Our Responsibility to Acai

–When it comes to the acai berry, are we being rapacious or just thoughtless?—We do our best to eat right. We also factor in the environment, and participate in the eat local movement, or slow food one whichever better suits our sensibilities. Accordingly, we try to limit the carbon footprint we leave upon the environment. But what thought do we give to the people involved? The question acquires a certain importance when it comes to the acai berry grown in the Brazilian jungle. It is the staple food for many living in the Amazon regions. It is a protein-rich nutrient they’ve long relied on, usually beaten, diluted in water and eaten with manioc or other foods. It has been so popular around the world, popularized by Oprah Winfrey, Nicholas Perricone and Mehmet Oz that there is now a diminished supply for those who depended on it for food, and given how it grows, on palm trees, the supply cannot be quickly replenished. Where it is available in Brazil, it is now much more expensive and out of the reach of many.

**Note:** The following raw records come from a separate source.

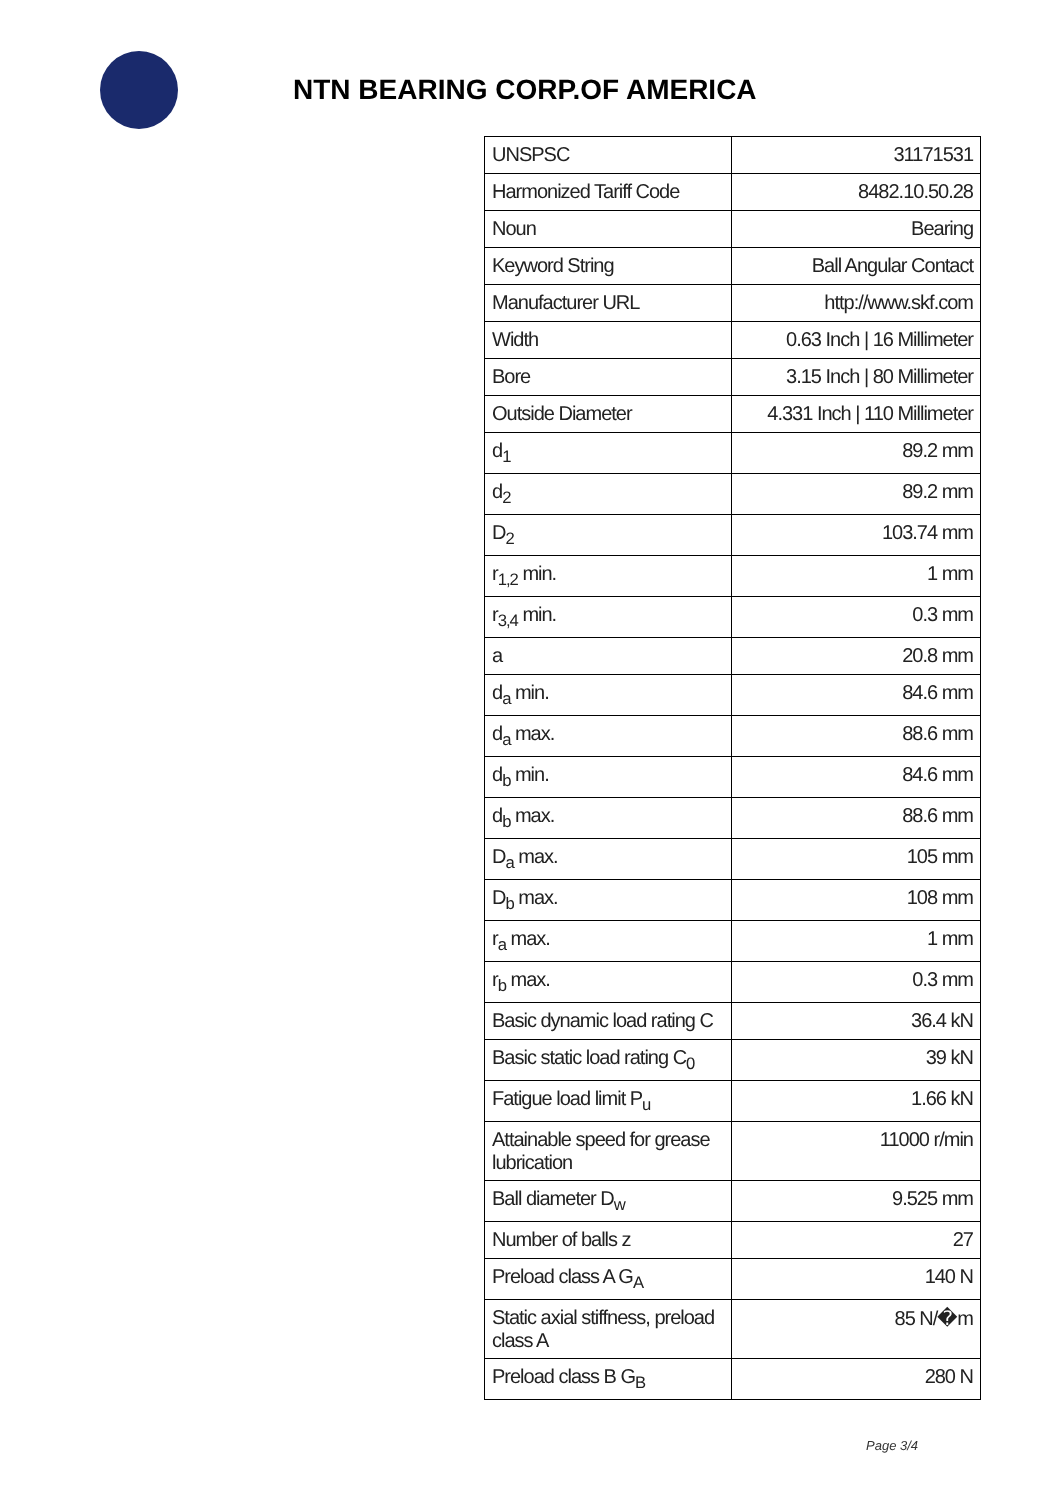NTN BEARING CORP.OF AMERICA
| UNSPSC | 31171531 |
| Harmonized Tariff Code | 8482.10.50.28 |
| Noun | Bearing |
| Keyword String | Ball Angular Contact |
| Manufacturer URL | http://www.skf.com |
| Width | 0.63 Inch / 16 Millimeter |
| Bore | 3.15 Inch / 80 Millimeter |
| Outside Diameter | 4.331 Inch / 110 Millimeter |
| d<sub>1</sub> | 89.2 mm |
| d<sub>2</sub> | 89.2 mm |
| D<sub>2</sub> | 103.74 mm |
| r<sub>1,2</sub> min. | 1 mm |
| r<sub>3,4</sub> min. | 0.3 mm |
| a | 20.8 mm |
| d<sub>a</sub> min. | 84.6 mm |
| d<sub>a</sub> max. | 88.6 mm |
| d<sub>b</sub> min. | 84.6 mm |
| d<sub>b</sub> max. | 88.6 mm |
| D<sub>a</sub> max. | 105 mm |
| D<sub>b</sub> max. | 108 mm |
| r<sub>a</sub> max. | 1 mm |
| r<sub>b</sub> max. | 0.3 mm |
| Basic dynamic load rating C | 36.4 kN |
| Basic static load rating C<sub>0</sub> | 39 kN |
| Fatigue load limit P<sub>u</sub> | 1.66 kN |
| Attainable speed for grease lubrication | 11000 r/min |
| Ball diameter D<sub>w</sub> | 9.525 mm |
| Number of balls z | 27 |
| Preload class A G<sub>A</sub> | 140 N |
| Static axial stiffness, preload class A | 85 N/�m |
| Preload class B G<sub>B</sub> | 280 N |
Page 3/4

If we try to be ethical about how we eat, then we ought to factor in the consequences of what we consume upon the people and cultures where it is grown. Acai may be a super food, but for us, it is a supplement, something to make us younger, loose weight faster, age more slowly. For those in the Brazilian jungle it is a staple, often a necessity. While our abstaining from acai and the now many products that tout it, will not directly help those in the jungle, it will dampen the profits of those exploiting it and as it does, they may relent or reevaluate its uses. A decreased demand would in a round about way help those who have depended on it for generations. That is not only possible for us to do, it can be considered our responsibility.